The data flow shown in Figure 6-1 meets the needs of Goal 1, but by using the message stream (Kafka or MapR Streams) as in Figure 6-2, it also helps to set you up for other projects, which is our Goal 2.

Multiuse Streaming Data

Almost as soon as a system like our fraud detector prototype is built, additional requirements will be added. For instance, whoever is charged with building the next-generation model for the fraud detector will want to analyze historical data. Other projects beyond fraud detection also may need to make use of the card transaction data.
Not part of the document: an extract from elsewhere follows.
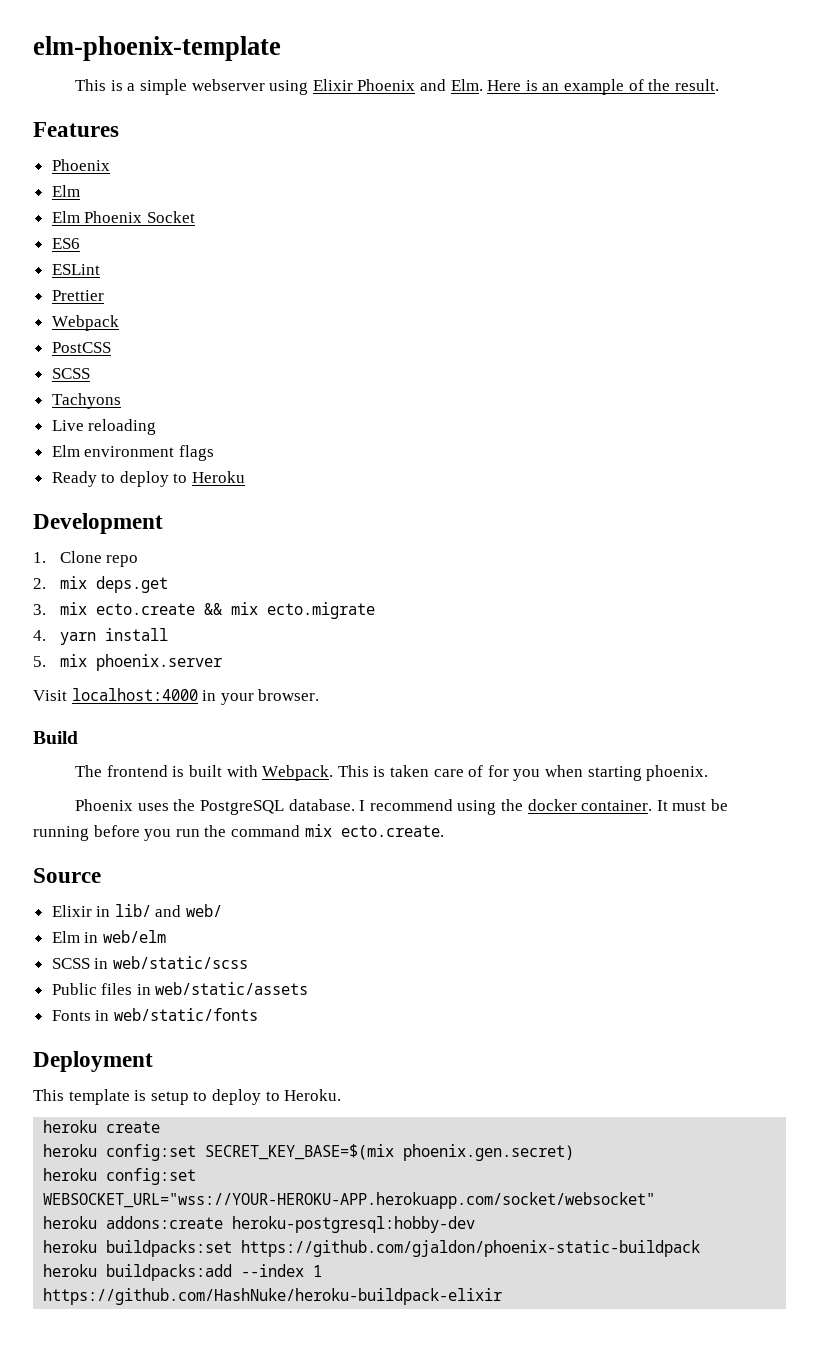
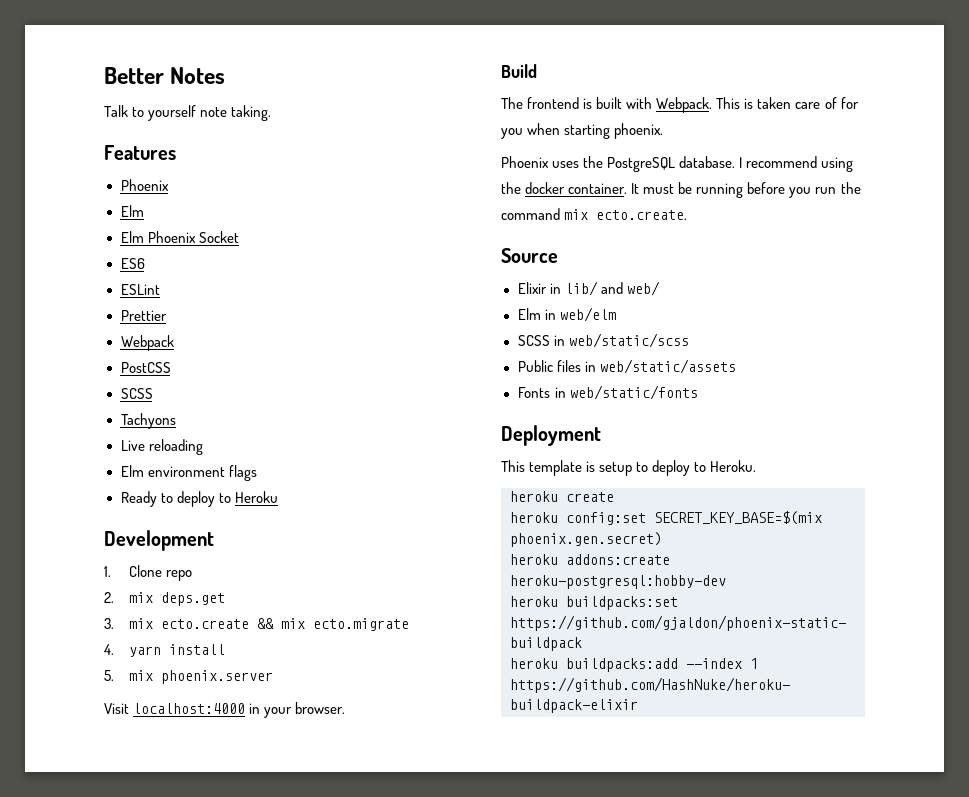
[33,36,281,61] [75,79,719,95] elm-phoenix-template // This is a simple webserver using Elixir Phoenix and Elm. Here is an example of the result. -> [104,67,226,84] [104,105,272,121] Better Notes // Talk to yourself note taking.
[43,1168,197,1185] [43,1192,656,1209] // heroku config:set WEBSOCKET_URL="wss://YOUR-HEROKU-APP.herokuapp.com/socket/websocket" -> (662, 539) none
A streams-based architecture makes it possible to design a system in which you can easily add additional services. In this case, the dataflow design for fraud detection based on card velocity makes the data about card activity more widely available, as depicted in Figure 6-3. In particular, exposing the card activity message queue to other internal services makes it easy for other services to see a comprehensive view of all authorization traffic. Remember that this data stream includes the decision results output by the fraud detector.

ndsa 0603
Figure 6-3. An advantage of using a message queue for the output of the fraud detector is shown here. This design lets us use the card activity and fraud decision data more broadly. Having a long retention time for data in the queue is also very useful. For example, that data could be queried by a process to build a collection of card location histories stored in a data format such as Parquet that allows very efficient querying. Other processes might use data from the card activity queue to determine the rate of fraud among subscribers or to build a real-time display of where transactions are happening.

Scaling Up the Fraud Detector

We just saw how a streaming architecture allows us to build a simple fraud detection prototype that also allows other services to access data so that historical analyses can improve the decision model or so that real-time displays can show us what is happening in the moment.

A streaming architecture helps in other ways as well. Figure 6-4 shows how multiple fraud detectors can use the same card activity message queue.

ndsa 0604
Figure 6-4. Multiple fraud detectors can use the same message queue. This design enables each of them to use all of the card activity data and thus be able to handle any incoming transaction.

The idea is that since all fraud models send all of their transactions to the card activity message queue, that queue will have a complete view of all card activity. Each instance of the fraud detector will not depend on any of the other instances, except insofar as more data will appear in each local database. The decoupling between services inherent in the streaming design allows the fraud service to be scaled relatively easily. Similarly, because each instance of the fraud detector maintains its own database of last card usage locations, new instances can be fielded that use alternative kinds of databases. If the number of transactions per second grows high enough that the current version of the detector cannot handle it, then an in-memory database can be fitted instead. Alternatively, the card activity message queue can use a partitioned topic so each fraud detector can be designed to handle only one partition.


In this fraud detection example, we’ve seen how the use of a message stream can make data available to more than one service without creating dependencies. In this way, the universal streaming-first design provides a powerful and flexible system that supports the microservices approach. For best results, it should become a habit in how you think about architectures that best suit your purposes.